--- Data supplied ---
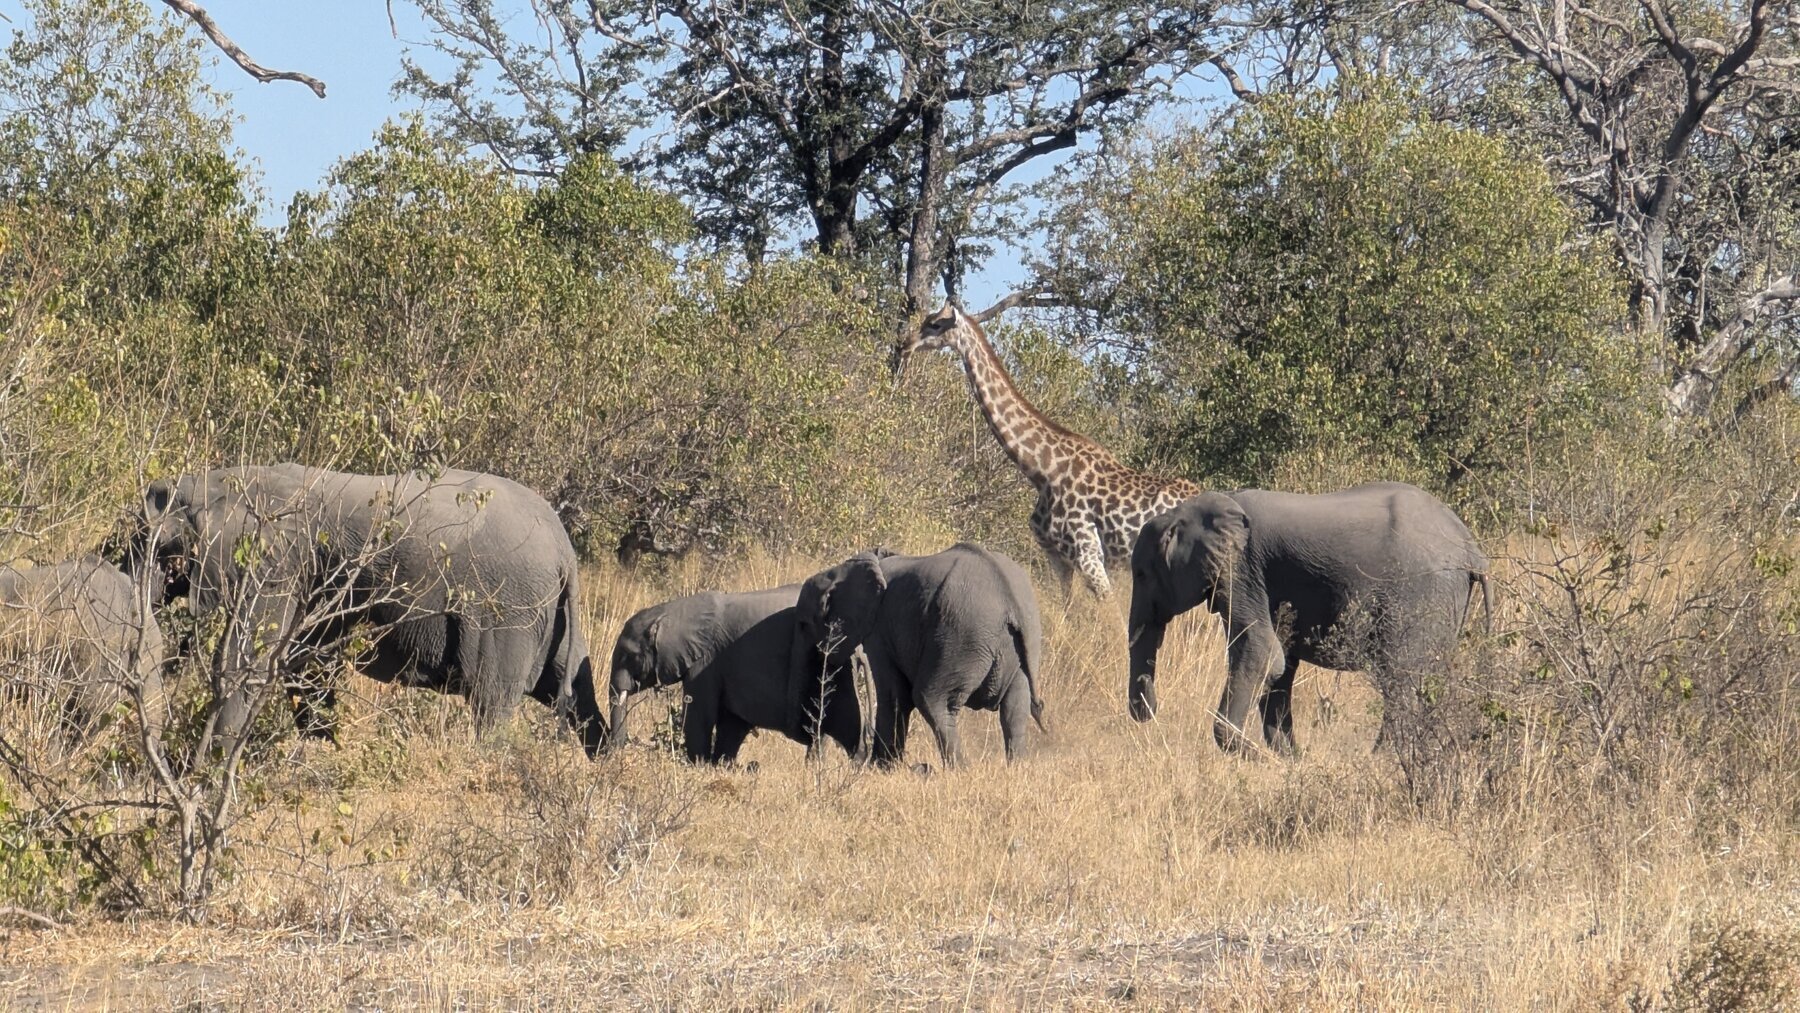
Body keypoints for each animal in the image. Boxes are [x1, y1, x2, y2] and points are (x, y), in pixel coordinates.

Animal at [120, 464, 603, 755]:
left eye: (153, 546)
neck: (223, 480)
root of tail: (563, 548)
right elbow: (306, 665)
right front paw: (323, 753)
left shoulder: (277, 566)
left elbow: (249, 661)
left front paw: (206, 766)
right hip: (547, 615)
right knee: (573, 687)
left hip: (509, 610)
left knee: (492, 703)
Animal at [607, 585, 871, 763]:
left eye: (627, 656)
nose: (617, 753)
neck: (671, 610)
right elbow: (732, 722)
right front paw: (720, 766)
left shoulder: (705, 663)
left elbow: (700, 716)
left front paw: (697, 766)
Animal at [793, 544, 1047, 769]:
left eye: (803, 624)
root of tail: (1008, 597)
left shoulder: (879, 630)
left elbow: (894, 695)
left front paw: (879, 769)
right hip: (1018, 645)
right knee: (1015, 709)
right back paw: (1016, 768)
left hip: (961, 634)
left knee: (932, 699)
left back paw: (961, 769)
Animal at [1126, 482, 1491, 755]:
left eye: (1141, 575)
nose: (1148, 714)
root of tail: (1471, 548)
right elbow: (1280, 663)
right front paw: (1288, 759)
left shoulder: (1241, 569)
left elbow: (1262, 652)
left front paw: (1256, 756)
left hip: (1419, 592)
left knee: (1401, 679)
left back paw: (1380, 759)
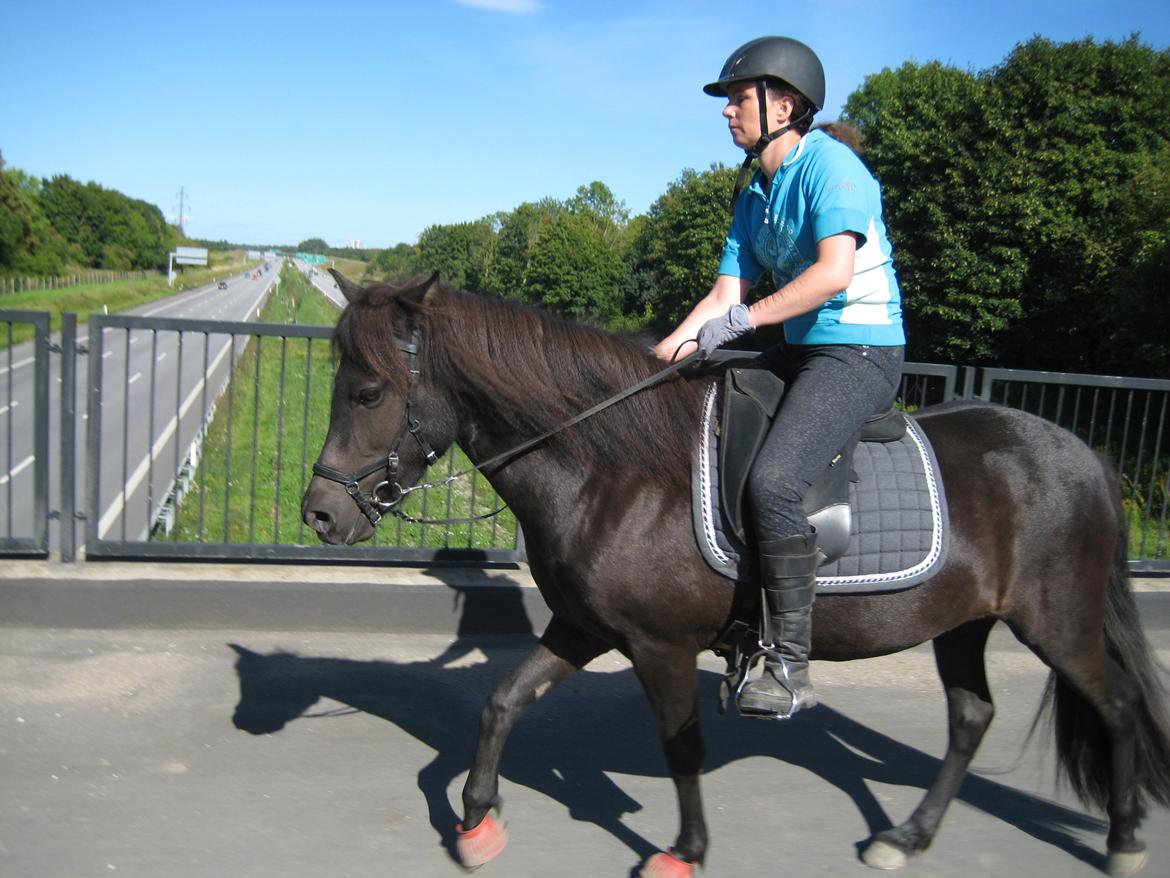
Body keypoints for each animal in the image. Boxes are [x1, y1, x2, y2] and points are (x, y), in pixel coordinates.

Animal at [301, 271, 1170, 875]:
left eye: (368, 391)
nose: (320, 514)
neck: (613, 468)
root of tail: (1085, 453)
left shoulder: (660, 645)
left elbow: (681, 746)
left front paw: (686, 849)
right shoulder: (583, 625)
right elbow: (502, 701)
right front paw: (478, 819)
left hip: (1057, 622)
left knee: (1120, 704)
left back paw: (1125, 837)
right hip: (963, 621)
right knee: (971, 718)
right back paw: (908, 835)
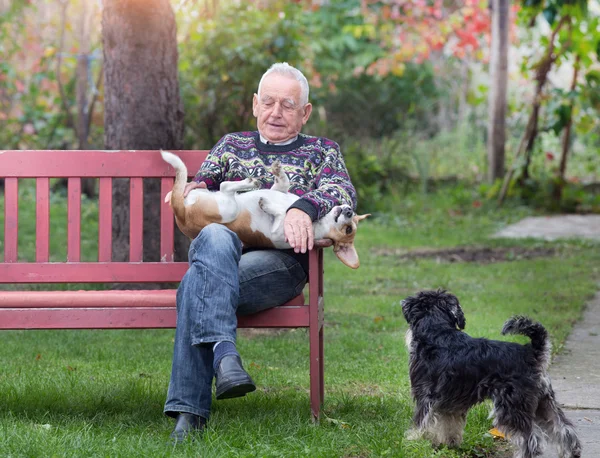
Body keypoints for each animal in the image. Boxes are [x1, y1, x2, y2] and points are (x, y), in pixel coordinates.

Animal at [162, 152, 368, 268]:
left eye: (349, 229)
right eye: (352, 223)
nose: (349, 210)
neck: (317, 222)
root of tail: (181, 212)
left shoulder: (278, 231)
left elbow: (281, 213)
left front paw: (266, 205)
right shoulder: (279, 189)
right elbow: (283, 183)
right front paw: (279, 171)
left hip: (228, 208)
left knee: (225, 187)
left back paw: (249, 183)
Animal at [400, 290, 580, 458]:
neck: (436, 334)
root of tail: (532, 353)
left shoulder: (426, 395)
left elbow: (420, 422)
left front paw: (412, 442)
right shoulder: (451, 402)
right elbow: (450, 425)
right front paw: (448, 444)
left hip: (511, 407)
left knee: (531, 439)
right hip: (544, 403)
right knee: (564, 429)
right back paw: (572, 452)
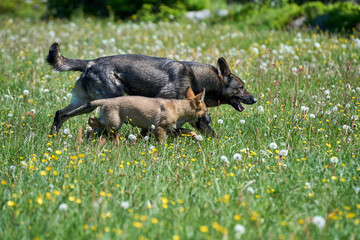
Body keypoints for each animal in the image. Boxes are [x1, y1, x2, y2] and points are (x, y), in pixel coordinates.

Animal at [47, 42, 256, 134]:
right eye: (241, 87)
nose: (255, 99)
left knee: (60, 113)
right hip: (106, 99)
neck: (197, 78)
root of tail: (90, 62)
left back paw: (54, 135)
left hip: (86, 103)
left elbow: (209, 132)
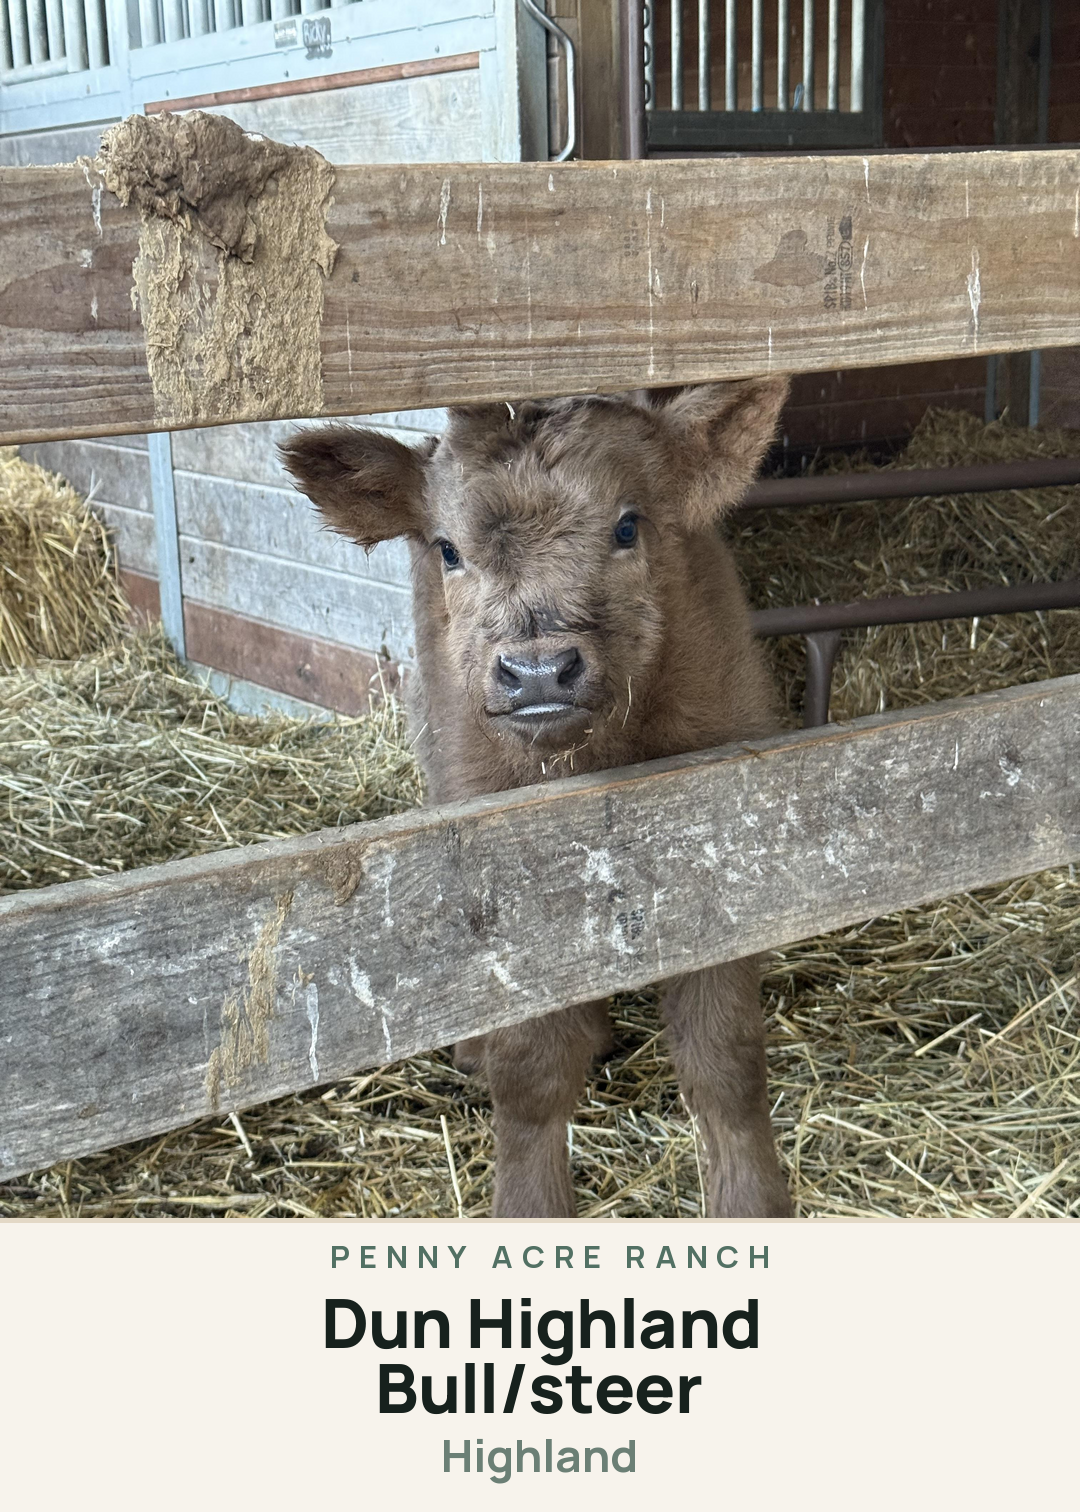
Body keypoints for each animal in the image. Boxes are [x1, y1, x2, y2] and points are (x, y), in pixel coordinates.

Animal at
---
(Required action): Without the pictures, print the whole listing exactly as given.

(Finished exercise):
Body keypoints for each animal in the image. Boxes are [x1, y1, x2, y2] and points are (x, y), in pixel coordinates.

Animal at [120, 464, 603, 755]:
left eye: (153, 546)
neck: (223, 480)
root of tail: (563, 548)
right elbow: (306, 665)
right front paw: (323, 753)
left shoulder: (277, 566)
left elbow: (249, 661)
left front paw: (206, 766)
right hip: (547, 615)
right knee: (573, 687)
left hip: (509, 610)
left knee: (492, 703)
Animal at [607, 585, 871, 763]:
left eye: (627, 656)
nose: (617, 753)
neck: (671, 610)
right elbow: (732, 722)
right front paw: (720, 766)
left shoulder: (705, 663)
left elbow: (700, 716)
left front paw: (697, 766)
Animal at [793, 544, 1047, 769]:
left eye: (803, 624)
root of tail: (1008, 597)
left shoulder: (879, 630)
left elbow: (894, 695)
left front paw: (879, 769)
right hip: (1018, 645)
right knee: (1015, 709)
right back paw: (1016, 768)
left hip: (961, 634)
left knee: (932, 699)
left back paw: (961, 769)
Animal at [1126, 482, 1491, 755]:
left eye: (1141, 575)
nose: (1148, 714)
root of tail: (1471, 548)
right elbow: (1280, 663)
right front paw: (1288, 759)
left shoulder: (1241, 569)
left elbow: (1262, 652)
left front paw: (1256, 756)
left hip: (1419, 592)
left knee: (1401, 679)
left back paw: (1380, 759)
Body keypoints for each animal in the image. Boxes are [x1, y1, x2, y2] and points are (x, y), in pixel coordinates.

Animal at [301, 271, 1170, 875]:
left eye: (368, 391)
nose: (320, 514)
neck: (613, 468)
root of tail: (1085, 453)
left shoulder: (660, 645)
left elbow: (681, 746)
left front paw: (686, 849)
right shoulder: (583, 625)
right elbow: (502, 701)
right front paw: (478, 819)
left hip: (1057, 622)
left knee: (1120, 704)
left back paw: (1125, 837)
right hip: (963, 621)
right knee: (971, 718)
right back paw: (908, 835)
Body keypoints for each animal in the image. Boxes are [x1, y1, x2, y2] and points are (x, y), in pixel coordinates.

Animal at [162, 152, 368, 268]:
left eye: (349, 229)
right eye: (352, 223)
nose: (349, 210)
neck: (317, 222)
root of tail: (181, 212)
left shoulder: (278, 231)
left elbow: (281, 213)
left front paw: (266, 205)
right shoulder: (279, 189)
right elbow: (283, 183)
right front paw: (279, 171)
left hip: (228, 208)
left knee: (225, 187)
left back paw: (249, 183)
Animal at [400, 290, 580, 458]:
neck: (436, 334)
root of tail: (532, 353)
left shoulder: (426, 395)
left elbow: (420, 422)
left front paw: (412, 442)
right shoulder: (451, 402)
right elbow: (450, 425)
right front paw: (448, 444)
left hip: (511, 407)
left knee: (531, 439)
right hip: (544, 403)
right knee: (564, 429)
right back paw: (572, 452)
Body keypoints for each animal in the image. Boxes are [x1, y1, x2, y2] and points are (x, y), in pixel coordinates.

Animal at [47, 42, 256, 134]:
right eye: (241, 87)
nose: (255, 99)
left knee: (60, 113)
right hip: (106, 99)
neck: (197, 78)
root of tail: (90, 62)
left back paw: (54, 135)
left hip: (86, 103)
left elbow: (209, 132)
Body keypoints for each animal in the image. Boxes are [x1, y1, x2, y2] and points are (x, y), in pixel coordinates.

Animal at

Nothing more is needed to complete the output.